● **Task goal**
Whenever a line in the entries below contains "Commissions", copy that line.

Saved data entries:
((

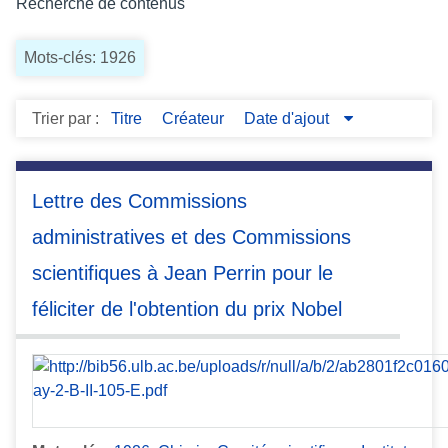
Recherche de contenus
c
i
Mots-clés: 1926
p
a
l
Trier par :
Titre
Créateur
Date d'ajout
Lettre des Commissions
administratives et des Commissions
scientifiques à Jean Perrin pour le
féliciter de l'obtention du prix Nobel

))

● **Your response**
Lettre des Commissions
administratives et des Commissions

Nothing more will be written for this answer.